In February, the authority said the parties agreed to extend the current agreement for two years through Dec. 31, 2023, with the club retaining the right to exercise a one-time, five-year extension by Feb. 1, 2023.

As lease negotiations continue, the team has said it has no intention of leaving Baltimore.

“While MSA cannot comment publicly on details of ongoing negotiations, we are pleased that the Baltimore Orioles have stated publicly that they remain committed to Baltimore and to Maryland,” authority spokesperson Rachelina Bonacci said in a written statement.

But the team needs to get better to bring back longtime fans like William Snider, whose parents used to drive with him about an hour up Interstate 95 from Alexandria, Virginia, to attend Sunday afternoon Orioles games. His father canceled their long-distance, partial season ticket plan in 2019, he said.

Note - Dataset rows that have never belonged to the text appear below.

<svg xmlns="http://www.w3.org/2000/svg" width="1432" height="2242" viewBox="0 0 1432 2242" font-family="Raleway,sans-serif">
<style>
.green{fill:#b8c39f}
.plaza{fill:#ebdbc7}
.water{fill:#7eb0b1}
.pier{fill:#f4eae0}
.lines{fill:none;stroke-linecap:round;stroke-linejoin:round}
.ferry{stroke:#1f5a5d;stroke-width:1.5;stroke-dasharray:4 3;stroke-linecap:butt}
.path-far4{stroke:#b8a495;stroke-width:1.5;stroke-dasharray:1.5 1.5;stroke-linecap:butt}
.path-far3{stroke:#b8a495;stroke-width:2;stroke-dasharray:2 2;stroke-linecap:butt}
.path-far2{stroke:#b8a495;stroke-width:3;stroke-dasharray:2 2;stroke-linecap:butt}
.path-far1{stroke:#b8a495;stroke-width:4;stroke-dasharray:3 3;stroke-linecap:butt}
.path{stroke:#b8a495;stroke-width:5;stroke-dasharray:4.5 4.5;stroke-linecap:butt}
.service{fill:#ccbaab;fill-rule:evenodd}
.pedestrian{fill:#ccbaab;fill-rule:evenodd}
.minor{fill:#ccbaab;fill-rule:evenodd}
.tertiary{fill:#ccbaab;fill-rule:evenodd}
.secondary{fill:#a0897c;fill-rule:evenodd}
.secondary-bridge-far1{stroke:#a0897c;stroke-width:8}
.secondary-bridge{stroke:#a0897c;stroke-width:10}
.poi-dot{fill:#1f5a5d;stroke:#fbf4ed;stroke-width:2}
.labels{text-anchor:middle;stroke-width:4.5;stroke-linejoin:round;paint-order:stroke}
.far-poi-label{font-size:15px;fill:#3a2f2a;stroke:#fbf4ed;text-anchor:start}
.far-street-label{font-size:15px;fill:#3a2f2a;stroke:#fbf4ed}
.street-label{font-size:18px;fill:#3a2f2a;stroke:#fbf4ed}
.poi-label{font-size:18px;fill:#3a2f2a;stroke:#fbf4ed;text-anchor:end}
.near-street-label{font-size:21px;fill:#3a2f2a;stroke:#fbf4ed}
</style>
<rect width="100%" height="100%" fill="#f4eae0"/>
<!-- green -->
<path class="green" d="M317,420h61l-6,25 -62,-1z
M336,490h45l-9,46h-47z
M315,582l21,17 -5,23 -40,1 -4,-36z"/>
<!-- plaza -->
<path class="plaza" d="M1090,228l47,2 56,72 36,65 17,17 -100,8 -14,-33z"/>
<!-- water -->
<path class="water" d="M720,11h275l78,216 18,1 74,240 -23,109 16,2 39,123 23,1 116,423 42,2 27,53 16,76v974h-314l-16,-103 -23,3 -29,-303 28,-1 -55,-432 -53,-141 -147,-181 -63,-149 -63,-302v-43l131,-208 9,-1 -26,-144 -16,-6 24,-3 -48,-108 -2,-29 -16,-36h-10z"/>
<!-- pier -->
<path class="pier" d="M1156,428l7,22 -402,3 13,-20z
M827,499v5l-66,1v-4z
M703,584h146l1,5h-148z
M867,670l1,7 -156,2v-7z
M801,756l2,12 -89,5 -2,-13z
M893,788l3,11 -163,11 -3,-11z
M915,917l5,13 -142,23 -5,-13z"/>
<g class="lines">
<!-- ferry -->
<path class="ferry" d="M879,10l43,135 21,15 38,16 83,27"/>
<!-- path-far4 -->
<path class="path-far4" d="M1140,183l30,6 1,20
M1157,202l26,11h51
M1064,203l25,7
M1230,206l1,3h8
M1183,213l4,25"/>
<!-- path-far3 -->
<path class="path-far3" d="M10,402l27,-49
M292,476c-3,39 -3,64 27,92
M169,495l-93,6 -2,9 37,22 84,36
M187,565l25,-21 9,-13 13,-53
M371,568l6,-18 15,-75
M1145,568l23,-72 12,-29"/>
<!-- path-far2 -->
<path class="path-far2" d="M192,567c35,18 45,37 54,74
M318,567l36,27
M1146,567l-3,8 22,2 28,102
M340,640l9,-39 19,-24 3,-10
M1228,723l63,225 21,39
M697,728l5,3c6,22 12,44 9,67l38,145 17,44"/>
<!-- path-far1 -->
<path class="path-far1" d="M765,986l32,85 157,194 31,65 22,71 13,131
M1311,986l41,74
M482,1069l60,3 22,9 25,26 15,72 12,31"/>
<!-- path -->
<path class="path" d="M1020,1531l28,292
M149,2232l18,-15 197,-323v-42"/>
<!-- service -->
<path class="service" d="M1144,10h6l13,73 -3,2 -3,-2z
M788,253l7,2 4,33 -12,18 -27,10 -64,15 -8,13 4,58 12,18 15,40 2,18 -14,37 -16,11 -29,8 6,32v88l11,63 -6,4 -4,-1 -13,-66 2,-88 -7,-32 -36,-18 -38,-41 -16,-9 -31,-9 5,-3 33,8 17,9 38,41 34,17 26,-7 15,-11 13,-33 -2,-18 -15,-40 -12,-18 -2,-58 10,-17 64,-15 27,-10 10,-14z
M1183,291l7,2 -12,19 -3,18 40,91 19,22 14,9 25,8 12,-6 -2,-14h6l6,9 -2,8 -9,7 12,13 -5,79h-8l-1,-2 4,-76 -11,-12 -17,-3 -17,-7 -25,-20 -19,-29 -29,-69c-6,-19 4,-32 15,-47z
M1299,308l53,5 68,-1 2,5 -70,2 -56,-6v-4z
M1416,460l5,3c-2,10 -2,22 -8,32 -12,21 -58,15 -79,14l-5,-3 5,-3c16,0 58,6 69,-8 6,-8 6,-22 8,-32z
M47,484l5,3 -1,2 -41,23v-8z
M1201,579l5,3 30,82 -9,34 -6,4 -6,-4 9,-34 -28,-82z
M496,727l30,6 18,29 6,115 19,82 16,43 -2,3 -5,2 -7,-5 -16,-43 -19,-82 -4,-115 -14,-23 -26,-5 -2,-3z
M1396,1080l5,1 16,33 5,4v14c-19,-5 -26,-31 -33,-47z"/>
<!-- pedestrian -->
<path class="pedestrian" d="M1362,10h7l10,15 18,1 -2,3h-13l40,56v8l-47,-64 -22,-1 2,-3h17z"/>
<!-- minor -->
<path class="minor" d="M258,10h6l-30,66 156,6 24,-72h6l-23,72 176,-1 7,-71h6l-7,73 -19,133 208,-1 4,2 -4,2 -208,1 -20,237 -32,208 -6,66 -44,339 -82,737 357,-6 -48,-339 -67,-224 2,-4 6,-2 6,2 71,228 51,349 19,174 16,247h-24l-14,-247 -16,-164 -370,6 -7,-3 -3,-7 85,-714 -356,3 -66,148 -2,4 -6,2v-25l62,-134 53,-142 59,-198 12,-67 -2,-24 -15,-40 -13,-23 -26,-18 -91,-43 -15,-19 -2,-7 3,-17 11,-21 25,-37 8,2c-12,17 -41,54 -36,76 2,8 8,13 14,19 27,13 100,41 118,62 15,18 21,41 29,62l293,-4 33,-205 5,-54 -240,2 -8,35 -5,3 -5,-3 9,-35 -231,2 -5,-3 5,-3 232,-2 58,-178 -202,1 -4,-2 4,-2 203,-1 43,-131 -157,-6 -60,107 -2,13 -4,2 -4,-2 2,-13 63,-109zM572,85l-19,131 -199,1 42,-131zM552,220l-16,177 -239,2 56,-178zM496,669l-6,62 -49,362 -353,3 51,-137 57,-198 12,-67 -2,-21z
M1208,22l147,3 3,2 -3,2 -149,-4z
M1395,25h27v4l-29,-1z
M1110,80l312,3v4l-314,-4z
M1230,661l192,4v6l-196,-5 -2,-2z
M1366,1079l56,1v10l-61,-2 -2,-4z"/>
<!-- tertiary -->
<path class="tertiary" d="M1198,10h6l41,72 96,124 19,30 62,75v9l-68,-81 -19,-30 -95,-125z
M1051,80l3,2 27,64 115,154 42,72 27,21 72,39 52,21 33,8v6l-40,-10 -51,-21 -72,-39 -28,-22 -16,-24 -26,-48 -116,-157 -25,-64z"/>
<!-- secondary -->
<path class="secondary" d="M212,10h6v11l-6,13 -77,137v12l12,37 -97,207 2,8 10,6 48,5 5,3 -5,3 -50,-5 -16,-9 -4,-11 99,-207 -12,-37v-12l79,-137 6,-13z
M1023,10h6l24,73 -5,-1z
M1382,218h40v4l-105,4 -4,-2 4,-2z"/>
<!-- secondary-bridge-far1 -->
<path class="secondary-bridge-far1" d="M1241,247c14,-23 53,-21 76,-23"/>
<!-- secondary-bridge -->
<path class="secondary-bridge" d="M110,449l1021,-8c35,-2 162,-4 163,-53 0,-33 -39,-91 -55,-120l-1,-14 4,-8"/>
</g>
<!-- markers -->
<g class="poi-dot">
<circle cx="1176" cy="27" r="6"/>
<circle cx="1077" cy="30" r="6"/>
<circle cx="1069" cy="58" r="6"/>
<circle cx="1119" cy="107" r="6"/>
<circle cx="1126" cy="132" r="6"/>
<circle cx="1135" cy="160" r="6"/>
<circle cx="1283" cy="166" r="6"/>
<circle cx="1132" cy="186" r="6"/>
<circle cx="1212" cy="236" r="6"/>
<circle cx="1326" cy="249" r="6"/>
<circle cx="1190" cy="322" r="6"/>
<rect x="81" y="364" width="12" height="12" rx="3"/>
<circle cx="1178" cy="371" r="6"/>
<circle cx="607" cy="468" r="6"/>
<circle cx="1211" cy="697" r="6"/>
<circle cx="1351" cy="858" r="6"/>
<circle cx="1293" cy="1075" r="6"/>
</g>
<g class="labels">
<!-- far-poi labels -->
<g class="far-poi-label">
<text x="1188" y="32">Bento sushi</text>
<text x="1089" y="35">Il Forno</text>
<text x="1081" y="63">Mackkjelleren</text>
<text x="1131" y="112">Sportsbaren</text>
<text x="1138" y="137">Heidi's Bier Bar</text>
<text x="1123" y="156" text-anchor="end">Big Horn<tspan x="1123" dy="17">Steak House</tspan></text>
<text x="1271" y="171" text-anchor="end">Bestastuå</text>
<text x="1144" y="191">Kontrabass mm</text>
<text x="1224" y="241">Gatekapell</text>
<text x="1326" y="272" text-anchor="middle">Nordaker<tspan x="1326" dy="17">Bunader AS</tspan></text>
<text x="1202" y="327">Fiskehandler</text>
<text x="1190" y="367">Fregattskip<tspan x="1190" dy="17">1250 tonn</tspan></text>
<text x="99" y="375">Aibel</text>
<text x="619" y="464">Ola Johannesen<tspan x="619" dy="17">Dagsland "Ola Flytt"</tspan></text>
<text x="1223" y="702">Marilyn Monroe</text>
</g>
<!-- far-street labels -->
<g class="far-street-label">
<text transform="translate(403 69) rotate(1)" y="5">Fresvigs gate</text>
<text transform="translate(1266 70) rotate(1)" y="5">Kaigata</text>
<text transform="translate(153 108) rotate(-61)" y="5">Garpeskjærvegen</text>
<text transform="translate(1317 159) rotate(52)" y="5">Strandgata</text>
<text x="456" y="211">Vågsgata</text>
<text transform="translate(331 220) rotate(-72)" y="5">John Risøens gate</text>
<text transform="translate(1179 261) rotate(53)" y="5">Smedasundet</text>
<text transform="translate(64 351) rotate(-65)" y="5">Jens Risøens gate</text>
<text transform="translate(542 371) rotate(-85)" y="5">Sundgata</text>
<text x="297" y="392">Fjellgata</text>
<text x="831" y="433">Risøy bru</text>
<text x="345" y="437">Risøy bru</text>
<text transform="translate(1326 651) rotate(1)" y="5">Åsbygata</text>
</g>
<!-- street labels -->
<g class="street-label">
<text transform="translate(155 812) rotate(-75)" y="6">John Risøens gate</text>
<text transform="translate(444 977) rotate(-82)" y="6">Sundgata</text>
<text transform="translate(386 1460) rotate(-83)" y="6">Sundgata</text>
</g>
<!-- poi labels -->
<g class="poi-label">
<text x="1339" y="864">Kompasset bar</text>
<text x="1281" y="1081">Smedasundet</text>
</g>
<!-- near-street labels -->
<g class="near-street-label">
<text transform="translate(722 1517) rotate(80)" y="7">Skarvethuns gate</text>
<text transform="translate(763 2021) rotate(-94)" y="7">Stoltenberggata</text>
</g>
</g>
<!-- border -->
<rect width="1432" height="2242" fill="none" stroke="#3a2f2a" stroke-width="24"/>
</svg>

Snider, 26, now lives in Fells Point and believes in the Orioles rebuild. But instead of buying Orioles tickets, Snider and his brother have begun attending more Bowie Baysox games to see Baltimore’s future prospects.

“The minor leagues are actually putting on a better quality team,” he said.

Snider hopes the Orioles’ efforts to develop its international recruitment and farm system pay off with an improved major league team in the next year or two.

“But as it stands right now, it’s just not really worth spending $9 on a beer, on top of like $20 on a ticket,” he said, “just to watch the team lose 15 times in a row.”